Monday, June 24, 2013

AAPL Update and long equity position.

AAPL broke the $400 level as we were expecting, stops were hit and shorts entered as this chart makes clear.
The candle before $400 was broken had a low of $400.38, the candle with the white arrow and the swelling volume had a high of $464 and a low of $398.61, clearly $400 was broken on this bar, volume could have told you that without even checking prices. Think about that, how many people took some action, either sold or sold short, maybe even bought right at a psychological (whole) centennial number. This just goes to show how the human mind works and how Wall Street takes advantage of it.

From a single trader's perspective, they're looking at the chart and saying, "If $400 is broke, I'l...", then you add hundreds of thousands of these individual traders all thinking the same, that's what you get.

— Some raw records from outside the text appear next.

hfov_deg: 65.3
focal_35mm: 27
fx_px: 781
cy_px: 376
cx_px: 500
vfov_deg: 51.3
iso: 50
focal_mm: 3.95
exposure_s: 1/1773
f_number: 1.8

Note the 1 min AAPL chart went negative at the EOD Friday, gapped down today, stayed almost perfectly in line until $400 was hit and then started to go positive.

The 2 min chart

3 min chart

And 10 min chart, volume is very important in this process for institutional money, it's the deciding factor of whether they can squeeze their big but in the door or not, is the door wide enough? Is there enough volume? Today's move was one of the lager volume moves in a strong of triangle set ups.

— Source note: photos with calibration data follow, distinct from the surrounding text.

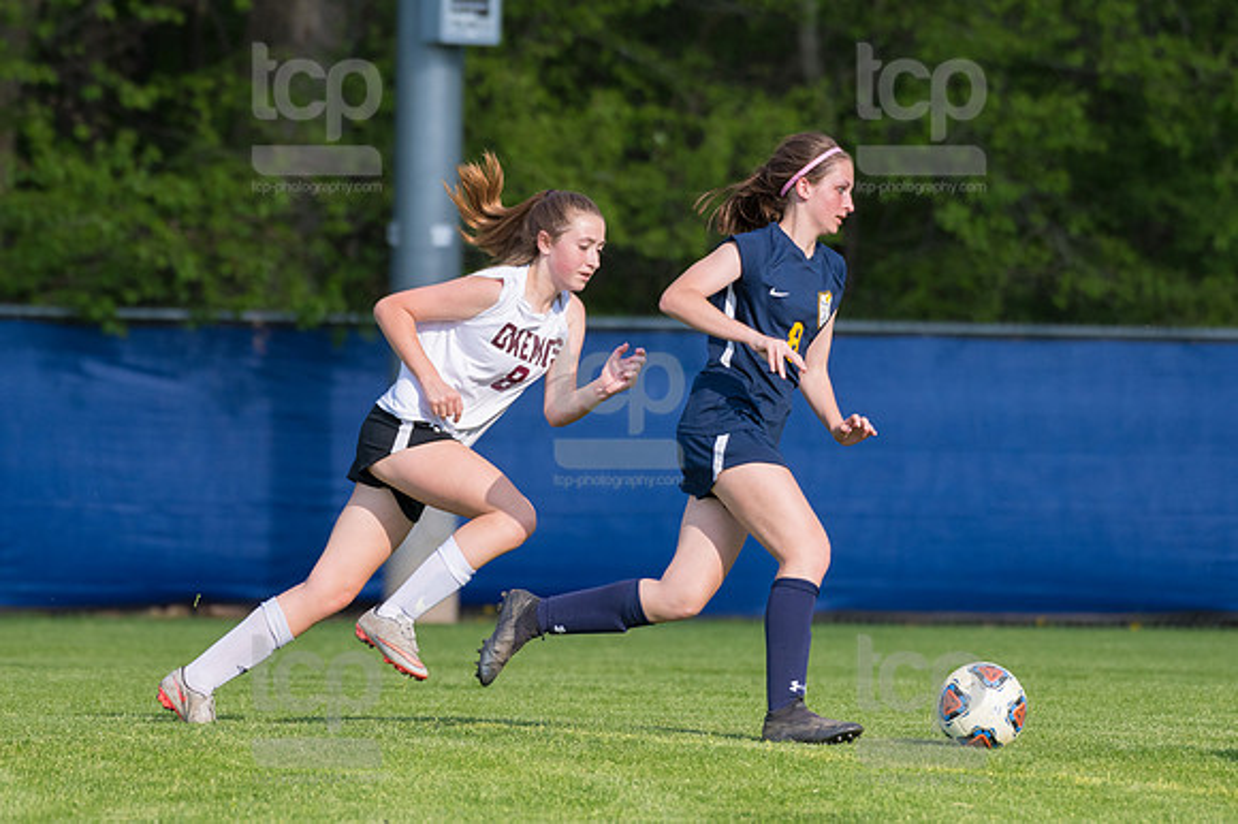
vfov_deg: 3.3
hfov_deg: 4.9
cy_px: 412
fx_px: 14435
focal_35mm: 420
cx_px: 619
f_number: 5.6
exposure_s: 1/2000
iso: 400
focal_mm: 280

I'd consider AAPL a tradable long position here, but a trade only. AAPL probably has a little sideways action to put in, but I'm fine with an equity long here. The risk at this level is pretty reasonable vs the reward. I'm thinking about 50% a normal equity position for now, I may go to 2/3rd, but that will depend entirely on whether there's what I'd consider to be a sharper edge/better opportunity.